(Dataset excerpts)
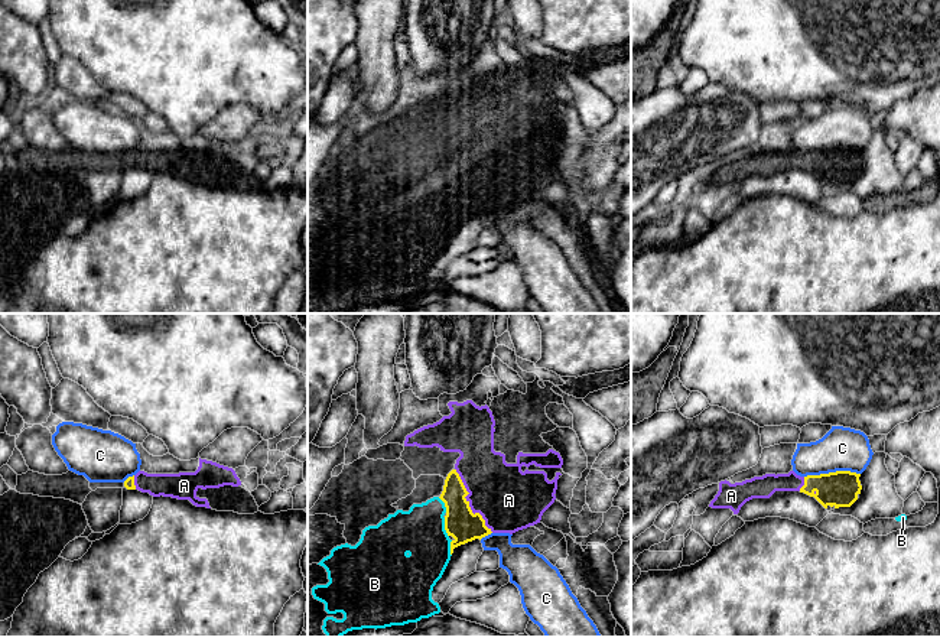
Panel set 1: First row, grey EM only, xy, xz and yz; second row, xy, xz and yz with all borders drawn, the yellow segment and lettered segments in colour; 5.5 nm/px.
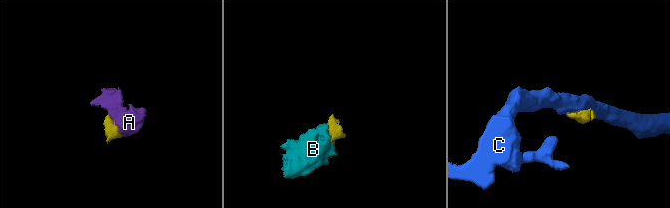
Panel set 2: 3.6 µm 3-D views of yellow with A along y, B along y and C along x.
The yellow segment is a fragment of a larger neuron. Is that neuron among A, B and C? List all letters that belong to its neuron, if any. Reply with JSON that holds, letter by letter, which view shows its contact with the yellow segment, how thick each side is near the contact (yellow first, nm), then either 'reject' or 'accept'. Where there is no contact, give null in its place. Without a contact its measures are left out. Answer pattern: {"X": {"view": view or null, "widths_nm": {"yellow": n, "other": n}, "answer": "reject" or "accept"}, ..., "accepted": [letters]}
{"A": {"view": "xz", "widths_nm": {"yellow": 180, "other": 360}, "answer": "accept"}, "B": {"view": "xz", "widths_nm": {"yellow": 180, "other": 280}, "answer": "accept"}, "C": {"view": "yz", "widths_nm": {"yellow": 200, "other": 240}, "answer": "reject"}, "accepted": ["A", "B"]}

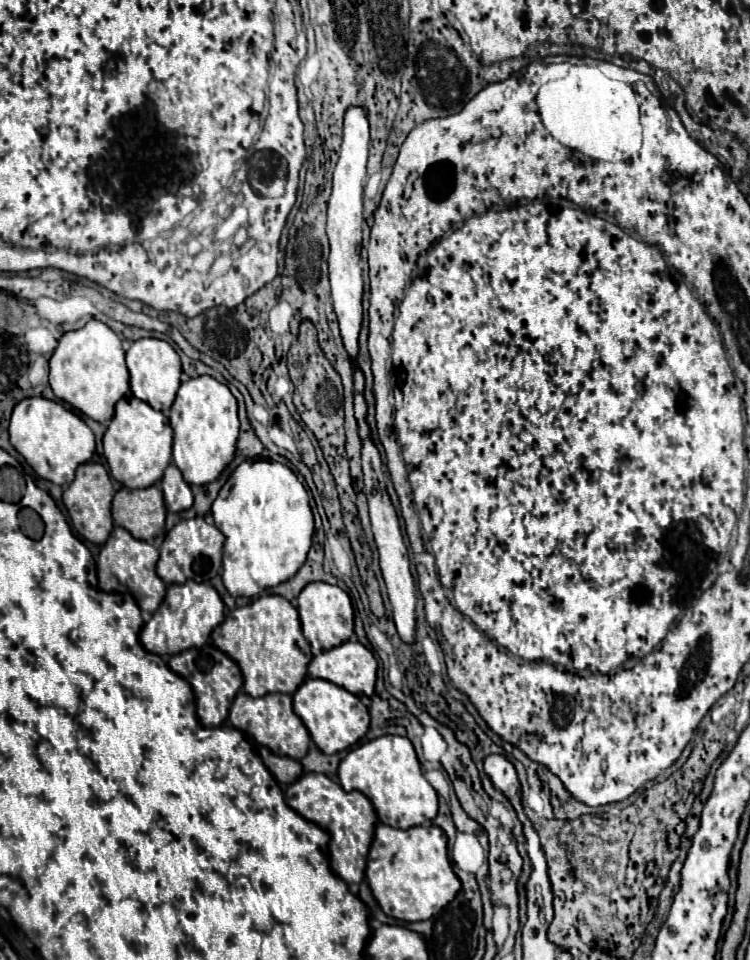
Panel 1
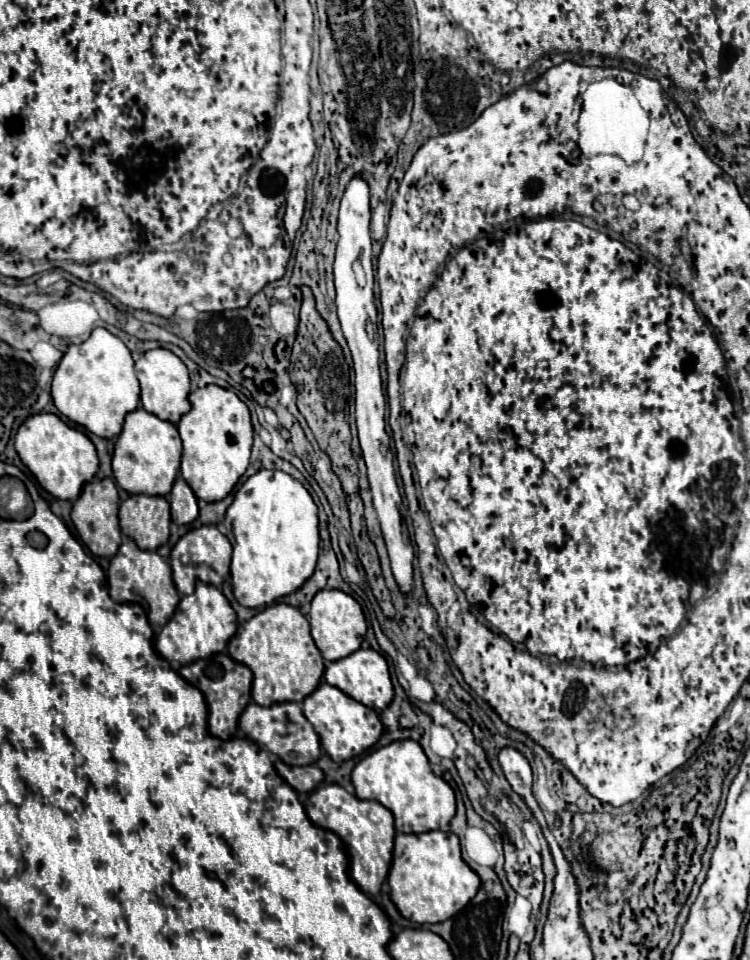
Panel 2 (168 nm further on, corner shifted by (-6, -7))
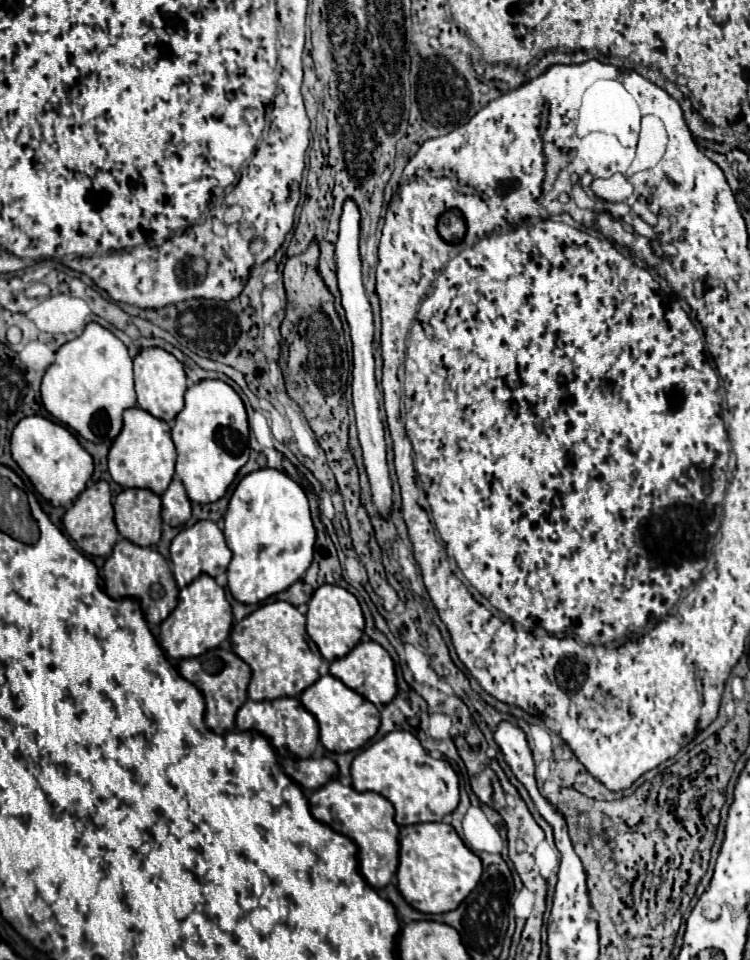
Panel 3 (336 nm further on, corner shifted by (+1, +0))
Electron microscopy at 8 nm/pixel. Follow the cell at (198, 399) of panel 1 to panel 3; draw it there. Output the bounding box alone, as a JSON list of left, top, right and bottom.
[172,380,250,504]

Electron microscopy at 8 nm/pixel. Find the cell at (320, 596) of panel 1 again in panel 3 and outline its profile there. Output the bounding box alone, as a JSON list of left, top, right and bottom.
[306,584,364,662]

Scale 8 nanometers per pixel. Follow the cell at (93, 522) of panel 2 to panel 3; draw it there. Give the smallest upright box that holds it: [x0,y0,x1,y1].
[64,480,120,556]

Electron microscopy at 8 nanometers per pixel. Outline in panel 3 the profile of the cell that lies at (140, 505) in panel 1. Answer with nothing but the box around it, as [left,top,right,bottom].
[114,488,162,546]

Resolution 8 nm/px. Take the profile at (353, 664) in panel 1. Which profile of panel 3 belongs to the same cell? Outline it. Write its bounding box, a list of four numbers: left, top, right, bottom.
[330,642,396,704]

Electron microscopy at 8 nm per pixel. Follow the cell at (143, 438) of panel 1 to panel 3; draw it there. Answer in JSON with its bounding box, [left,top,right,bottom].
[108,406,176,494]

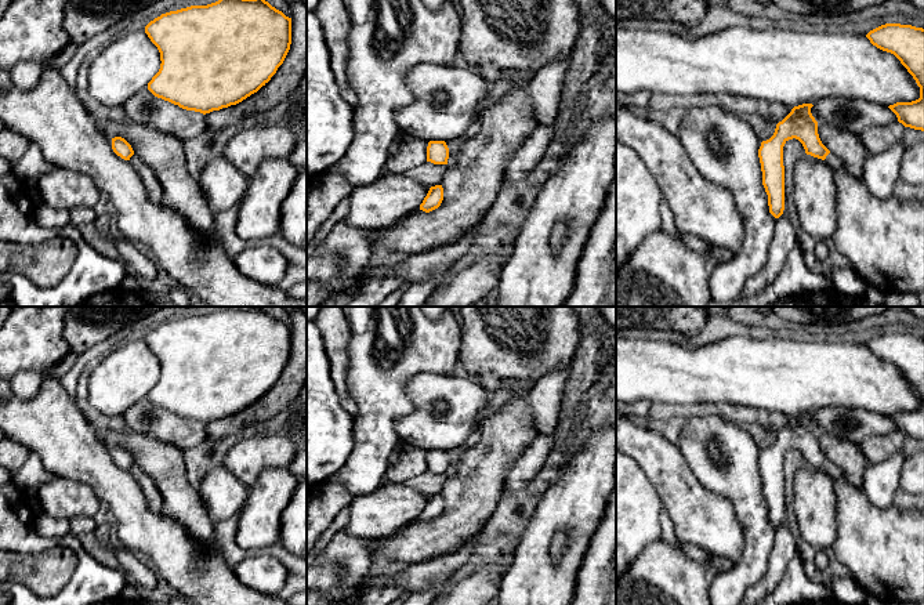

**AIM OF THE TASK**.
A faithful copy of the records above is needed, with the pictures left out.

**TASK ANSWER**.
Panel set 1: First row, grey EM only, xy, xz and yz; second row, xy, xz and yz with all borders drawn, the yellow segment and lettered segments in colour; 5.5 nm/px.
Panel set 2: 3.6 µm 3-D views of yellow with A along y, B along y and C along x.
The yellow segment is a fragment of a larger neuron. Is that neuron among A, B and C? List all letters that belong to its neuron, if any. Reply with JSON that holds, letter by letter, which view shows its contact with the yellow segment, how thick each side is near the contact (yellow first, nm), then either 'reject' or 'accept'. Where there is no contact, give null in its place. Without a contact its measures are left out. Answer pattern: {"X": {"view": view or null, "widths_nm": {"yellow": n, "other": n}, "answer": "reject" or "accept"}, ..., "accepted": [letters]}
{"A": {"view": "xz", "widths_nm": {"yellow": 180, "other": 360}, "answer": "accept"}, "B": {"view": "xz", "widths_nm": {"yellow": 180, "other": 280}, "answer": "accept"}, "C": {"view": "yz", "widths_nm": {"yellow": 200, "other": 240}, "answer": "reject"}, "accepted": ["A", "B"]}

Panel 1
Panel 2 (168 nm further on, corner shifted by (-6, -7))
Panel 3 (336 nm further on, corner shifted by (+1, +0))
Electron microscopy at 8 nm/pixel. Follow the cell at (198, 399) of panel 1 to panel 3; draw it there. Output the bounding box alone, as a JSON list of left, top, right and bottom.
[172,380,250,504]

Electron microscopy at 8 nm/pixel. Find the cell at (320, 596) of panel 1 again in panel 3 and outline its profile there. Output the bounding box alone, as a JSON list of left, top, right and bottom.
[306,584,364,662]

Scale 8 nanometers per pixel. Follow the cell at (93, 522) of panel 2 to panel 3; draw it there. Give the smallest upright box that holds it: [x0,y0,x1,y1].
[64,480,120,556]

Electron microscopy at 8 nanometers per pixel. Outline in panel 3 the profile of the cell that lies at (140, 505) in panel 1. Answer with nothing but the box around it, as [left,top,right,bottom].
[114,488,162,546]

Resolution 8 nm/px. Take the profile at (353, 664) in panel 1. Which profile of panel 3 belongs to the same cell? Outline it. Write its bounding box, a list of four numbers: left, top, right, bottom.
[330,642,396,704]

Electron microscopy at 8 nm per pixel. Follow the cell at (143, 438) of panel 1 to panel 3; draw it there. Answer in JSON with its bounding box, [left,top,right,bottom].
[108,406,176,494]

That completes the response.